GOAL OF THE EXERCISE
Each line of the records below that contains "Malang" needs to be copied.

DATA TO EXAMINE
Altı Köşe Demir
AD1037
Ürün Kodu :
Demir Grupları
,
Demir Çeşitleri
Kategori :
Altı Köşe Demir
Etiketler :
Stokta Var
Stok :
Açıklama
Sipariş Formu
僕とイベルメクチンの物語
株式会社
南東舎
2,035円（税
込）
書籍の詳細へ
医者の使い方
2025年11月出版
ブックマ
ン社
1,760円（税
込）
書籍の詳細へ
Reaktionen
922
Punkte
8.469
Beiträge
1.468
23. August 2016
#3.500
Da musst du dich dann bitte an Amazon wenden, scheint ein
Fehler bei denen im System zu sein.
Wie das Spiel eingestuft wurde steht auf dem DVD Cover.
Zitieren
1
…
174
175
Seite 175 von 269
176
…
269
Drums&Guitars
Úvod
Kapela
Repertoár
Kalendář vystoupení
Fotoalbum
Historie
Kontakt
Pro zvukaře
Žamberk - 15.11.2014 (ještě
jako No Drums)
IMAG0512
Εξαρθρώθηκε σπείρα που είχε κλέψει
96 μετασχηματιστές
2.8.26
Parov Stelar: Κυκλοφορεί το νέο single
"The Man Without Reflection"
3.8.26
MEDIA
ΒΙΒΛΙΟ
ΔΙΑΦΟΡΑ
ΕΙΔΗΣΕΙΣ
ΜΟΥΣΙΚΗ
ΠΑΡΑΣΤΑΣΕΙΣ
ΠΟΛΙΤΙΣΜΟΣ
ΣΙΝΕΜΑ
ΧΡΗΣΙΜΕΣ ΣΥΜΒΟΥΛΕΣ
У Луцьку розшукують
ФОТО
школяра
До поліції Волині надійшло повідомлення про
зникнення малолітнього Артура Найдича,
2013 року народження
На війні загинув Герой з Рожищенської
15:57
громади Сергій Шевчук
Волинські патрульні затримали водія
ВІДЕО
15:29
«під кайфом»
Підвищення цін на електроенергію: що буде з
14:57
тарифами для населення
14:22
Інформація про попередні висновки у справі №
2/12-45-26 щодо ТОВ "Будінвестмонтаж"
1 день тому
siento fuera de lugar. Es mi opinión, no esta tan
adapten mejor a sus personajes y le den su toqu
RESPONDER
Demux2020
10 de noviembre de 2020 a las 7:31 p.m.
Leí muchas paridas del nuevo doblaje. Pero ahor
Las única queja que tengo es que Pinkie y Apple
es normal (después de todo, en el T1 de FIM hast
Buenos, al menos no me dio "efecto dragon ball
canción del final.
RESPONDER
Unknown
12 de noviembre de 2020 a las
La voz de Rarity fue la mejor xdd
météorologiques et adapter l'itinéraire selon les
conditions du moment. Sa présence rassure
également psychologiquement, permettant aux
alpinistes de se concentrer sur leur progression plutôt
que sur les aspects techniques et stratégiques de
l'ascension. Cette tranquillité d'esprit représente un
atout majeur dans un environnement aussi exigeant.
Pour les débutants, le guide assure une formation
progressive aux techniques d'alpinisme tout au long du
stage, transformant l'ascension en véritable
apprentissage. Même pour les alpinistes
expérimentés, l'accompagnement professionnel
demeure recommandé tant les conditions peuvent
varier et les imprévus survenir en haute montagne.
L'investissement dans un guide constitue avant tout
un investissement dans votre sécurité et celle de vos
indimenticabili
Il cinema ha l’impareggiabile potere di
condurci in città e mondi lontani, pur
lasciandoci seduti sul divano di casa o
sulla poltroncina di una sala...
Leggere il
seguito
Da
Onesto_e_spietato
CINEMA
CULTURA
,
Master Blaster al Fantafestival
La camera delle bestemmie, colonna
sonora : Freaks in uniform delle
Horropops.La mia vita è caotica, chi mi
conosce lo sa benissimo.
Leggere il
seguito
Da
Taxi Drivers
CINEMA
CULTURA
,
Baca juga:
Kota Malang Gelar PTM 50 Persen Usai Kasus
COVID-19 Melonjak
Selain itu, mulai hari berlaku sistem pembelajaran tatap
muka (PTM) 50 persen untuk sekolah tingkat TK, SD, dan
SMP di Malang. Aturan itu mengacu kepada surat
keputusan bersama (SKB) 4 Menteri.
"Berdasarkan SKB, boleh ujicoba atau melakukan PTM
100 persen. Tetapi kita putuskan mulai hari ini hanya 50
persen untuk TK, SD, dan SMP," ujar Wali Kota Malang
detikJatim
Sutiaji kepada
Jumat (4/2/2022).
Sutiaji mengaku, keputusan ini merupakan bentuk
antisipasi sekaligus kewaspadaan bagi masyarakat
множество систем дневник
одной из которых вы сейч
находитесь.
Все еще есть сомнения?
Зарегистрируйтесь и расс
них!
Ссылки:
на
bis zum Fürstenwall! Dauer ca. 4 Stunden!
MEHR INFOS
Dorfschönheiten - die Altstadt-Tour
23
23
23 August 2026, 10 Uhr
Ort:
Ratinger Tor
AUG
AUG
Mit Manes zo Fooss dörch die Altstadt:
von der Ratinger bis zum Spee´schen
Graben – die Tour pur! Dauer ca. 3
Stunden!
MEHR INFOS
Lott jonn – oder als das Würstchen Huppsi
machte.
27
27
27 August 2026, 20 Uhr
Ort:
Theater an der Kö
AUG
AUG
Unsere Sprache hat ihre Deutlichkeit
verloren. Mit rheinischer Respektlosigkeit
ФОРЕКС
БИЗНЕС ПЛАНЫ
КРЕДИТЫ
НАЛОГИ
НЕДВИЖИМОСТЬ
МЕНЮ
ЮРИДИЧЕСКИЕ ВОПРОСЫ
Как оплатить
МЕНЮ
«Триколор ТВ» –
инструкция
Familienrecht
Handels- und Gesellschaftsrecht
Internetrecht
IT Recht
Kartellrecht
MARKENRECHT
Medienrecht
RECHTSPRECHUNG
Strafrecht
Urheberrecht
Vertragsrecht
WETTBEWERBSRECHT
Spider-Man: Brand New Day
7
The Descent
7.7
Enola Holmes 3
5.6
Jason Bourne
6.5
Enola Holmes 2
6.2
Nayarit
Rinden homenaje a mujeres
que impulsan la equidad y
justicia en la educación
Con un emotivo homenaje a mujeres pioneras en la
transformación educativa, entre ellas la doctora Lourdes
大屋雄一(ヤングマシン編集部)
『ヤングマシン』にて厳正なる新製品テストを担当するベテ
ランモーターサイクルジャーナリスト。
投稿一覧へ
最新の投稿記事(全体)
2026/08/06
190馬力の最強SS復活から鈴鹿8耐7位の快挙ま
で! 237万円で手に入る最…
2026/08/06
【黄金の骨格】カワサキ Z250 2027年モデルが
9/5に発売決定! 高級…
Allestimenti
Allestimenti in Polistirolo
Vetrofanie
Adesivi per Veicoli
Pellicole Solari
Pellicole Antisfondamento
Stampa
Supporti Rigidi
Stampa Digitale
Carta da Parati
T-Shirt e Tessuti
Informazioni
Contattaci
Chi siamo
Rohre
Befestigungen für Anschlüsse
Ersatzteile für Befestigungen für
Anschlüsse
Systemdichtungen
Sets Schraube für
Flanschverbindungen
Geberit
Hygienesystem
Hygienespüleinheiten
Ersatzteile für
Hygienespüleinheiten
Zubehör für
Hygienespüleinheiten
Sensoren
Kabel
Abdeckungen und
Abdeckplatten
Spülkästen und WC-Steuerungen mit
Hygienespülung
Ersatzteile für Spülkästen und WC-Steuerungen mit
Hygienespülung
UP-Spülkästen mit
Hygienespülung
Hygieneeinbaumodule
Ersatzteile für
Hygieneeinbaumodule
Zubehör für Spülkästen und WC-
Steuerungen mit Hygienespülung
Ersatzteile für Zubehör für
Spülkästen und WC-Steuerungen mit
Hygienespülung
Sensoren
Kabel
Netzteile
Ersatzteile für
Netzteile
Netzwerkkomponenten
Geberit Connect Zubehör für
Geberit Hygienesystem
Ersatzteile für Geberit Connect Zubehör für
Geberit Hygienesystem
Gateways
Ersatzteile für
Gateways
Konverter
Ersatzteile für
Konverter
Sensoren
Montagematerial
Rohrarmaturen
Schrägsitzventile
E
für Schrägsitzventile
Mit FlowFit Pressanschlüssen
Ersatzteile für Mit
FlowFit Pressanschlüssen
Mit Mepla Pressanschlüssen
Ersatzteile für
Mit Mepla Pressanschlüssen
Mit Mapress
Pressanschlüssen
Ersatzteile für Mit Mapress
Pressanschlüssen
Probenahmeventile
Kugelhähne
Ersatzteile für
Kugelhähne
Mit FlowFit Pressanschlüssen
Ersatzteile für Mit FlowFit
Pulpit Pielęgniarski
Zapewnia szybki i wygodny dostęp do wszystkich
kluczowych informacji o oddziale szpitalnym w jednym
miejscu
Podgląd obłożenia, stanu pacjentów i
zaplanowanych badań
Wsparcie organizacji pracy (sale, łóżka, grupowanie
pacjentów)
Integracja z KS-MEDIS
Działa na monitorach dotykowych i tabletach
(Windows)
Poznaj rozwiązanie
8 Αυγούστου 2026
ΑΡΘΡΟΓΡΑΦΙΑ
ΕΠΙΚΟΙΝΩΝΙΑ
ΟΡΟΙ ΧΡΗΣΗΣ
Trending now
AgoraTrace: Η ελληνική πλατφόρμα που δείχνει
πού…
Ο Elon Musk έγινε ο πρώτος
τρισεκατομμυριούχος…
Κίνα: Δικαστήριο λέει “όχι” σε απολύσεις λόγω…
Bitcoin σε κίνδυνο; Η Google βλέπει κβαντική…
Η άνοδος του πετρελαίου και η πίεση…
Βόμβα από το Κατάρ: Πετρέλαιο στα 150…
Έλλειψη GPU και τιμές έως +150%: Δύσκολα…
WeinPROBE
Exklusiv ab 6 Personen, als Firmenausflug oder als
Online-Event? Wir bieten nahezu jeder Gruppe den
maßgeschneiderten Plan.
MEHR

ANSWER TO THE EXERCISE
Kota Malang Gelar PTM 50 Persen Usai Kasus
SMP di Malang. Aturan itu mengacu kepada surat
persen untuk TK, SD, dan SMP," ujar Wali Kota Malang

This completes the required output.